“We request the regional government to provide food and lodging to police officers who were infected with COVID-19 during the Emergency State,” the government body tweeted.
Tumbes is one of Peru’s most affected departments, with over 1,300 cases. According to the Ombudsman office, the infected police officers are in a delicate state because they are not Tumbes’ residents.
"They have no relatives to assist them during their recovery," the civil rights’ defendant office stated. “They have problems with the owners of the houses they rent, who refuse to take them in any longer for fear of contagion," they added.

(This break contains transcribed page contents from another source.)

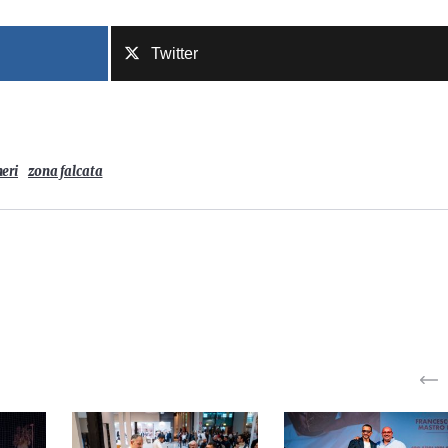
Twitter
neri
zona falcata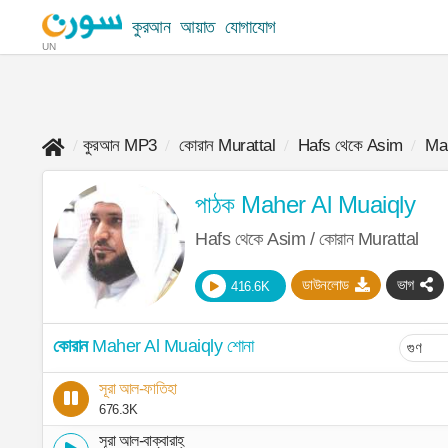
কুরআন
আয়াত
যোগাযোগ
UN
কুরআন MP3
কোরান Murattal
Hafs থেকে Asim
Mah
পাঠক Maher Al Muaiqly
Hafs থেকে Asim / কোরান Murattal
ডাউনলোড
ভাগ
416.6K
কোরান
Maher Al Muaiqly শোনা
সূরা আল-ফাতিহা
676.3K
সূরা আল-বাক্বারাহ্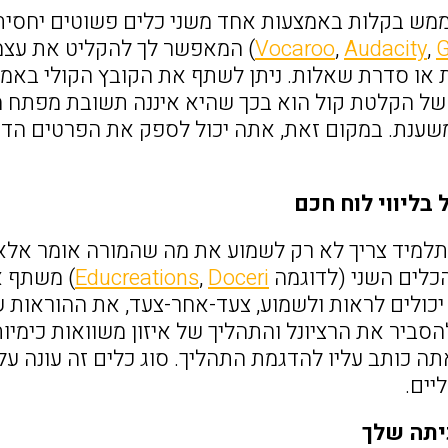
ממש בקלות באמצעות אחד משני כלים פשוטים יחסית.
G
,
Audacity
,
Vocaroo
) המאפשר לך להקליט את עצמ
או סדרת שאלות. ניתן לשתף את הקובץ הקולי באמצ
 של הקלטת קול הוא בכך שהיא איננה תשובת מפתח 
נת. במקום זאת, אתה יכול לספק את הפרטים הדרושי
בליווי לוח חכם
למיד צריך לא רק לשמוע את מה שהמורה אומר אלא
כלים השני (לדוגמה
Doceri
,
Educreations
) משתף א
כולים לראות ולשמוע, צעד-אחר-צעד, את ההוראות שה
סביר את הרציונל והתהליך של איזון משוואות כימי
ה כותב עליו להדגמת התהליך. סוג כלים זה עונה על 
יים.
יתה שלך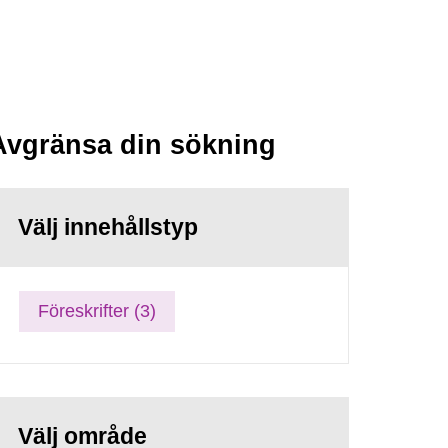
Avgränsa din sökning
Välj innehållstyp
Föreskrifter (3)
Välj område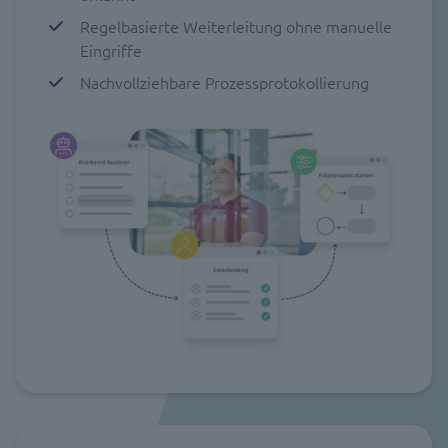
Regelbasierte Weiterleitung ohne manuelle
Eingriffe
Nachvollziehbare Prozessprotokollierung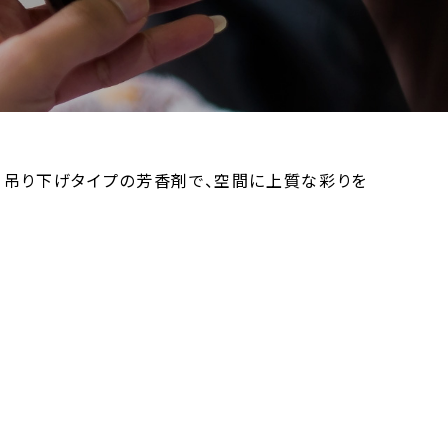
登場！吊り下げタイプの芳香剤で、空間に上質な彩りを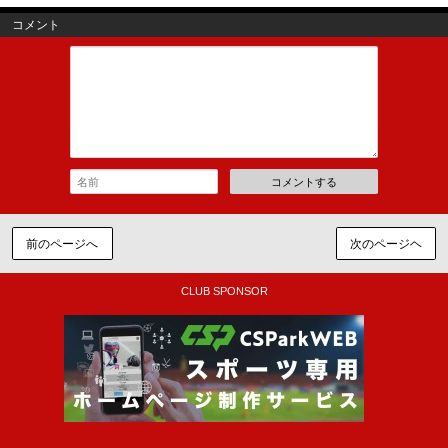
コメント
コメントする
前のページへ
次のページヘ
CLUB SPONSOR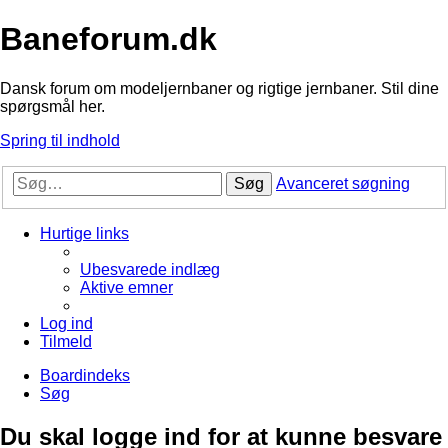
Baneforum.dk
Dansk forum om modeljernbaner og rigtige jernbaner. Stil dine
spørgsmål her.
Spring til indhold
Søg
Avanceret søgning
Hurtige links
Ubesvarede indlæg
Aktive emner
Log ind
Tilmeld
Boardindeks
Søg
Du skal logge ind for at kunne besvare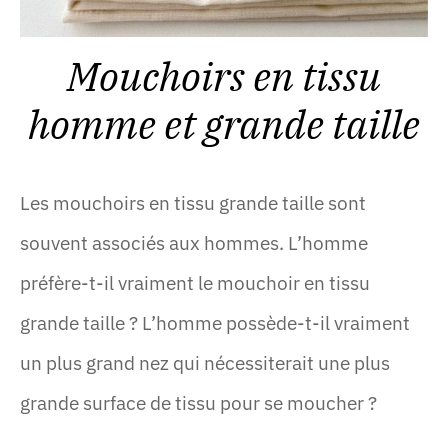
Mouchoirs en tissu
homme et grande taille
Les mouchoirs en tissu grande taille sont
souvent associés aux hommes. L’homme
préfère-t-il vraiment le mouchoir en tissu
grande taille ? L’homme possède-t-il vraiment
un plus grand nez qui nécessiterait une plus
grande surface de tissu pour se moucher ?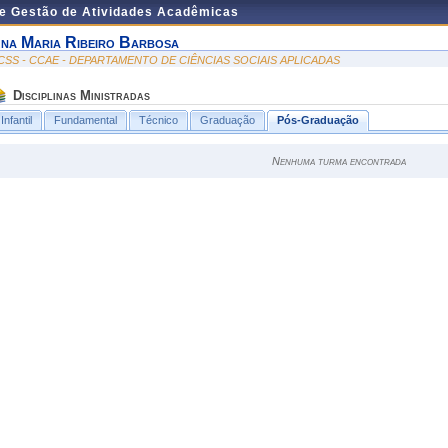
de Gestão de Atividades Acadêmicas
na Maria Ribeiro Barbosa
CSS - CCAE - DEPARTAMENTO DE CIÊNCIAS SOCIAIS APLICADAS
Disciplinas Ministradas
Infantil
Fundamental
Técnico
Graduação
Pós-Graduação
Nenhuma turma encontrada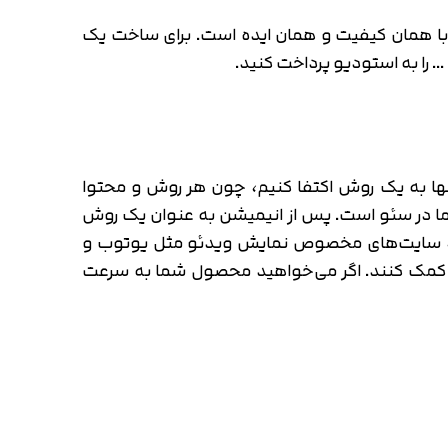
ی با همان کیفیت و همان ایده است. برای ساخت یک
 … را به استودیو پرداخت کنید.
د تنها به یک روش اکتفا کنیم، چون هر روش و محتوا
ار ما در سئو است. پس از انیمیشن به عنوان یک روش
اعی، سایت‌های مخصوص نمایش ویدئو مثل یوتوب و
ا کمک کنند. اگر می‌خواهید محصول شما به سرعت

"A total of 5,721 members of the Peruvian Police managed to defeat the COVIDー19 and rejoin the service for the benefit of the country and society with high morale."
The Police Front and Tumbes’ Police Health Department informed that their executing unit, the Piura Police Region, does not have a budget to address the situation and that they request economic resources to solve the sanitary contingency. According to the Ombudsman office, their Tumbes’ headquarters would supervise affected police officers’ assistance.
Peruvian Council of Ministers’ President Martin Vizcarra briefed on May 28 that over 7,000 police officers were positive to Covid-19 and 137 had passed away due to the virus. Thus Thursday, the Peruvian’s borderline region with Ecuador, registers 1352 Covid-19 cases.
The Minister of the Interior, Gaston Rodriguez, explained in late May that police forces contagious increased due to infected outlaws’ apprehension in the early pandemic stage. As Rodriguez referred, many agents were asymptomatic while complying with sanitary protocols.
As of Thursday morning, Peru’s health authorities reported 2,582 Covid-19 cases, 46 deaths, and 1,063 recoveries from the virus.